### PROVIDED PASSAGE:
Merged Lockerbie bomber alive after 9 months

Robert Black had a blog post about this a few days ago. The proverbial dog not barking.

Interesting how nothing about the recent reports about Robert Black's involvement in seeking a great deal of $$ from the Ghadafi regime for his "efforts" if freeing Megrahi (in spite of Black's denial of said compensation) have not surfaced here.

Have at it CT's. Do Google away. And do remember, Google results do not equal evience, verdict, and judgement. ...
Unless your name is Kenny Macaskill, Blair or the Chairman of the board of BP.
 
Suddenly you "welcome" [my] views. Seriously? Really????
ROTFL.

i said i would welcome your views on the other thread, yes, inasmuch as it concerns your own government's cosying up to the Libyan regime post-Lockerbie. one assumes you will be as vocal about that hypocrisy as you are the perceived actions of UK authorities.
 
The real harsh truth to the public perception of The Lockerbie Bombing is that it's solved. A Libyan did it.

Everyone I've spoken to recently in the place that I live (Channel Islands) is convinced. Can they name him? Nope. Can they say how it was done? Nope. Are they at all interested? Certainly not.


It's not quite like that in Scotland. Not that the media aren't doing their damndest to make it like that.

All 270 murders 20yrs ago, and more, actually do count for nothing. It's hard to believe isn't it?

### RECORDS SHOWN:
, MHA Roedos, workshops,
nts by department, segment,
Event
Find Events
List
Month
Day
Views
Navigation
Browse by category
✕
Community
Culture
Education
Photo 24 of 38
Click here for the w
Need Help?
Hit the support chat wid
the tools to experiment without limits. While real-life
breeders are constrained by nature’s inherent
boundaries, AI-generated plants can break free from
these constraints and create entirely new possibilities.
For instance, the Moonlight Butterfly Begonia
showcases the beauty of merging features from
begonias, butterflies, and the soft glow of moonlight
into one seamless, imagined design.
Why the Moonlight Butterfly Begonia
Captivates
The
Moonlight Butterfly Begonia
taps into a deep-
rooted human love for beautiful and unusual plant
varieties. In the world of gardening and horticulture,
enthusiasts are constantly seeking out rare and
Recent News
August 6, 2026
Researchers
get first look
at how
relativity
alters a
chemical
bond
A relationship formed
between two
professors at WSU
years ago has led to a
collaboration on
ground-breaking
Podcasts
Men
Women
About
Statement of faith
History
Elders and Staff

...

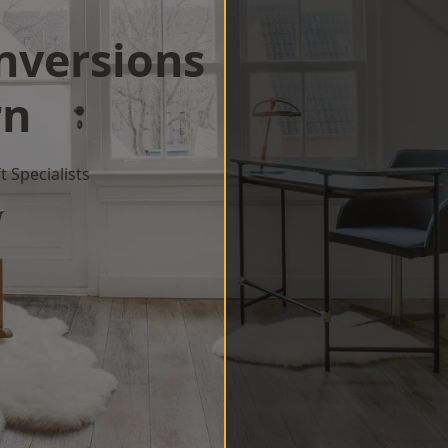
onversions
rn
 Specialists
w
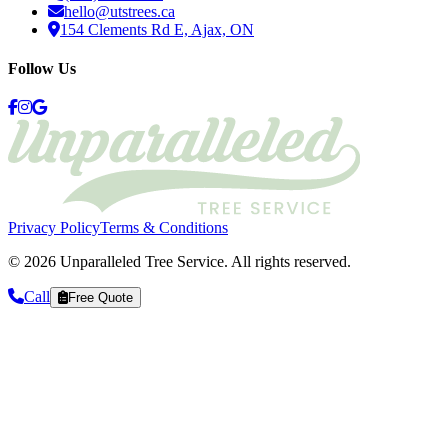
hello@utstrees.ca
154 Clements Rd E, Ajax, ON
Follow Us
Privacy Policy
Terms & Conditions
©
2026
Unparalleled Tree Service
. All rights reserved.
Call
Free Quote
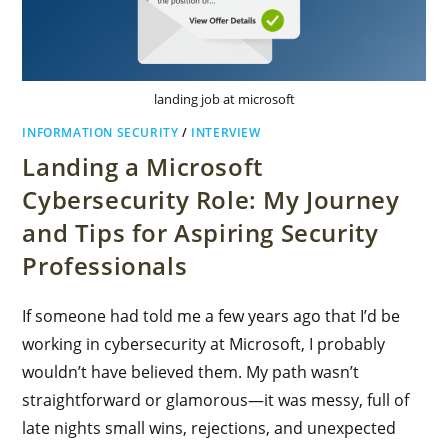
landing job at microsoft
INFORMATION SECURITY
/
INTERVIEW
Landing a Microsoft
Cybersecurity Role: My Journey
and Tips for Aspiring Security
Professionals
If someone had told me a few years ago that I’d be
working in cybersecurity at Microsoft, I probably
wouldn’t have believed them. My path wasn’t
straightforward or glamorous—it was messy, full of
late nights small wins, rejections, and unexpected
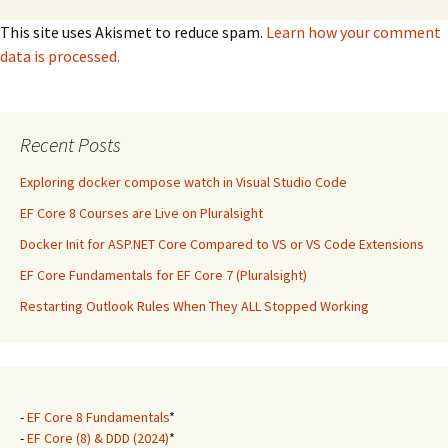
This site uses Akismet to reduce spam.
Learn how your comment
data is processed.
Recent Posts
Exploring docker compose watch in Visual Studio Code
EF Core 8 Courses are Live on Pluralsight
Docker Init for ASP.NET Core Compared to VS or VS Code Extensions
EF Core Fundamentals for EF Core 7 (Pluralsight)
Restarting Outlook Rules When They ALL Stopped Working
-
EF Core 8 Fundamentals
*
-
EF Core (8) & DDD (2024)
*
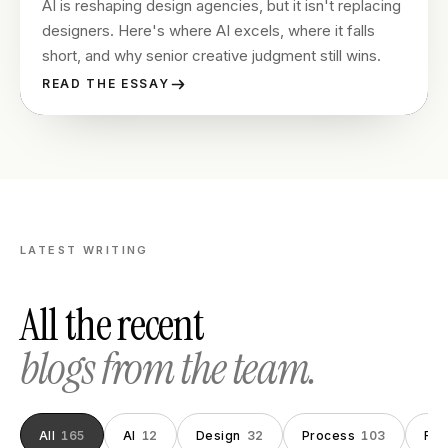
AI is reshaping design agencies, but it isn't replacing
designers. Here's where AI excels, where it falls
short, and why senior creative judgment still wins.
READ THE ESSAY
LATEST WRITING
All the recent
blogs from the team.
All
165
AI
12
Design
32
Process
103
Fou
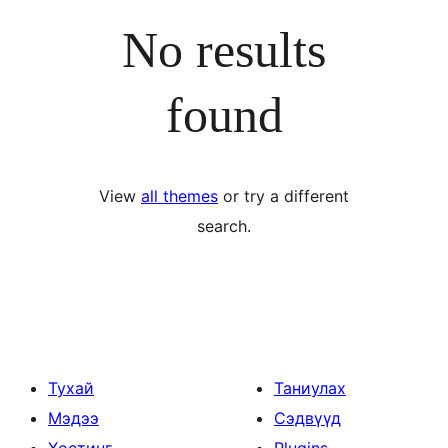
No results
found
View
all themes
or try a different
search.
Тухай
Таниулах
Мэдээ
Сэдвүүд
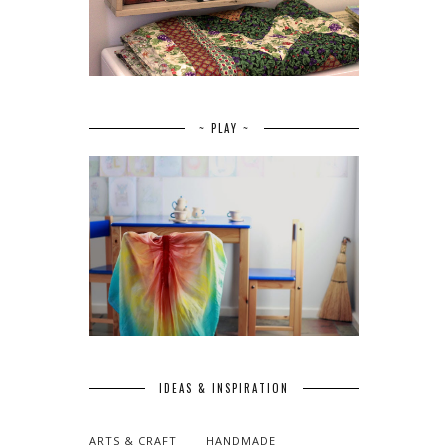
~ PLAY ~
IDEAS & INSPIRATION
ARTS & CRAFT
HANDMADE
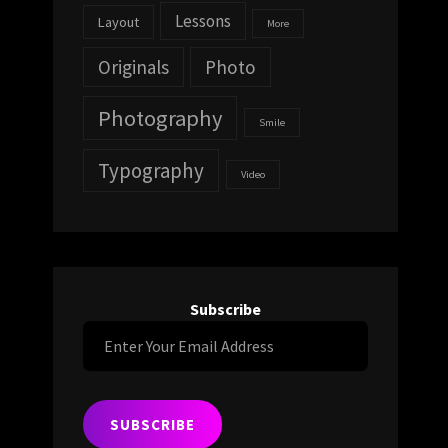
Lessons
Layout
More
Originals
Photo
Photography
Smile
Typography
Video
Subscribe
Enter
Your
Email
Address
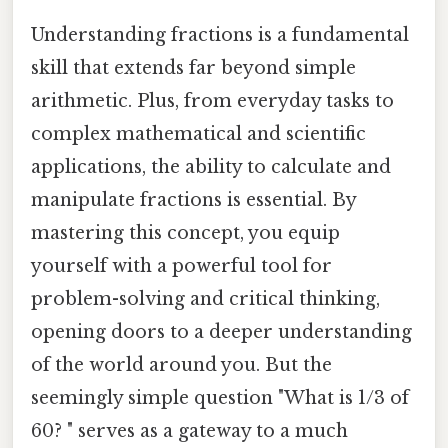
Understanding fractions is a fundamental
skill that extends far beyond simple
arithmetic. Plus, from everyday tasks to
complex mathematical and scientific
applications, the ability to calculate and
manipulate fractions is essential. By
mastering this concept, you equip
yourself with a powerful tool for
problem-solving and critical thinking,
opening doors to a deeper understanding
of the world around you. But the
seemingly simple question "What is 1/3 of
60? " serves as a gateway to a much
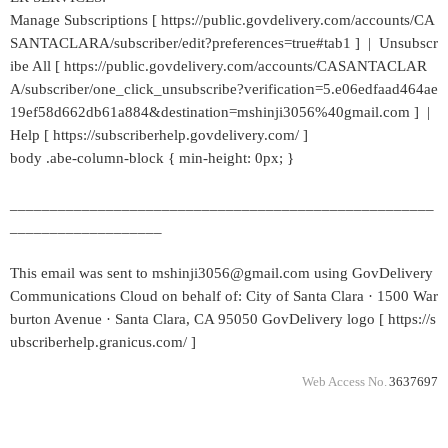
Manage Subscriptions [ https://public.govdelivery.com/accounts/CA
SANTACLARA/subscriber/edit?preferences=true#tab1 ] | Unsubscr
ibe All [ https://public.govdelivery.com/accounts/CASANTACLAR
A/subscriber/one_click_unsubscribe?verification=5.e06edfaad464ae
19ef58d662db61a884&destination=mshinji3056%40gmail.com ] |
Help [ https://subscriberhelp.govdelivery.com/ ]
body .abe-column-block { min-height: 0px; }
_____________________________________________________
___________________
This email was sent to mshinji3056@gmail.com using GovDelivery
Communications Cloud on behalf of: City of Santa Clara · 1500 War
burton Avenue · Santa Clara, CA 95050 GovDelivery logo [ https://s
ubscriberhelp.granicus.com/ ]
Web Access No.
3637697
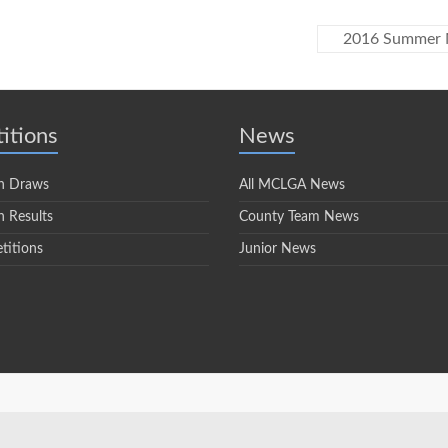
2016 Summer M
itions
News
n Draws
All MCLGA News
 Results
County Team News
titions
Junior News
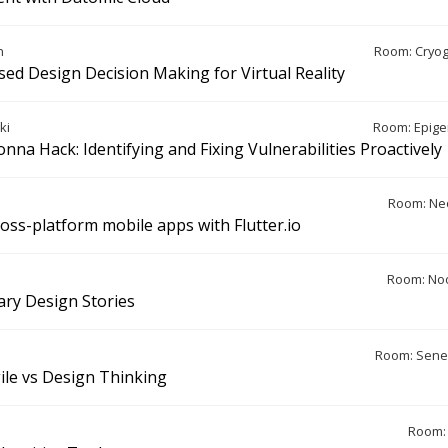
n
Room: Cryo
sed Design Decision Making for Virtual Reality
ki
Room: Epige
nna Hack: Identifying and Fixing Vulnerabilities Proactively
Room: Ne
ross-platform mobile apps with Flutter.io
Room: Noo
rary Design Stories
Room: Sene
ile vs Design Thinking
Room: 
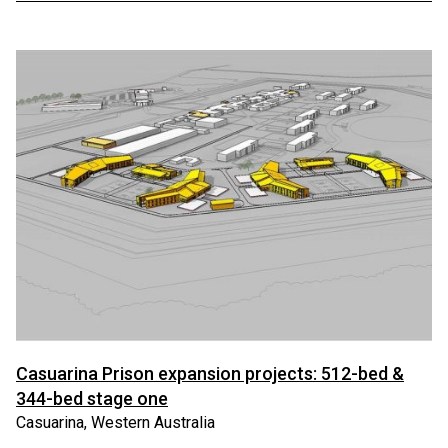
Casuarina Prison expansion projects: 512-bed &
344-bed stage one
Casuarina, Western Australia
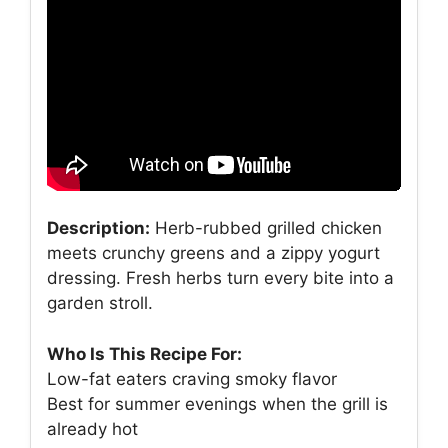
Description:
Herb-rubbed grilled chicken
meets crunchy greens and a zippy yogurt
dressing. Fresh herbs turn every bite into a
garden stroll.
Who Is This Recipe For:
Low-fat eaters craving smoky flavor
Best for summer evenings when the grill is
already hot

### REQUIRED TASKS:
**1)** Rewrite the paragraph of the Lockerbie thread above that begins "Everyone I've spoken to recently" in a shorter form, keeping its main facts.
**2)** Write out word for word the part of the Lockerbie thread above that opens with the words containing "The real harsh" and closes with "believe isn't it?".

### ANSWERS TO THE EXERCISE:
**1)** The people the writer has recently spoken to in the Channel Islands, where the writer lives, are all convinced, yet none can name him, say how it was done, or show any interest.

**2)**
The real harsh truth to the public perception of The Lockerbie Bombing is that it's solved. A Libyan did it.

Everyone I've spoken to recently in the place that I live (Channel Islands) is convinced. Can they name him? Nope. Can they say how it was done? Nope. Are they at all interested? Certainly not.


It's not quite like that in Scotland. Not that the media aren't doing their damndest to make it like that.

All 270 murders 20yrs ago, and more, actually do count for nothing. It's hard to believe isn't it?